Der CDU-Sozialflügel hatte die Debatte angestoßen: In immer mehr Branchen gebe es keine Kollektivverträge mehr. Mindestlöhne sind bisher in nur zehn Bereichen festgesetzt, darunter in der Pflege-, Abfall- und der Malerbranche.
Einen großen Streit auf dem Parteitag konnte Merkel schließlich abwenden. Man einigte sich auf einen Kompromiss, bevor der Programmpunkt am Montag im Plenum anstand. Der Kompromiss sei gut, um die Kuh vom Eis zu bringen, sagte der Chef der CDU-Mittelstandsvereinigung Josef Schlarmann. "Aber wir hätten die Kuh nicht aufs Eis schicken dürfen." Das sieht der Vorsitzende der Christlich-Demokratischen Arbeitnehmerschaft, Karl-Josef Laumann, anders.
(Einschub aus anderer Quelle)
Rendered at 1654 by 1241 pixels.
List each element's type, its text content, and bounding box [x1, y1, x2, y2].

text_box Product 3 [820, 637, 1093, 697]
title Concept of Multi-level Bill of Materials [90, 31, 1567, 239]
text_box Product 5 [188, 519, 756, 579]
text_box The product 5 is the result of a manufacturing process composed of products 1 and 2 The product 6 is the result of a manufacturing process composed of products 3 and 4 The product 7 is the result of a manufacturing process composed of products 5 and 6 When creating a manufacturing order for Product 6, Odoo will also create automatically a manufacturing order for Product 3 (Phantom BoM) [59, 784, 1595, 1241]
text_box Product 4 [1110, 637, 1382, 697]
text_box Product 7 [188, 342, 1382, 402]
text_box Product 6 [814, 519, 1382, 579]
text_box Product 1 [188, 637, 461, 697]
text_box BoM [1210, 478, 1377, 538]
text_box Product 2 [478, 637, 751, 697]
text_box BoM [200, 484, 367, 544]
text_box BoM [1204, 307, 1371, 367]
Er hätte sich einen einheitlichen, flächendeckenden Mindestlohn gewünscht. Stattdessen sollen nun Lohnuntergrenzen für Branchen ohne Kollektivvertrag festgesetzt werden. Diese Grenzen sollen Arbeitgeber- und Arbeitnehmerseite verhandeln, sie können abhängig von Alter oder Region schwanken.
"Ich glaube nicht, dass viele Lohnuntergrenzen eine bindende Wirkung haben", befand Laumann. Man könne Löhne auch nicht danach aushandeln, ob das Leben in München teurer sei als in Wilhelmshaven, sondern nach der Produktivität einer Branche.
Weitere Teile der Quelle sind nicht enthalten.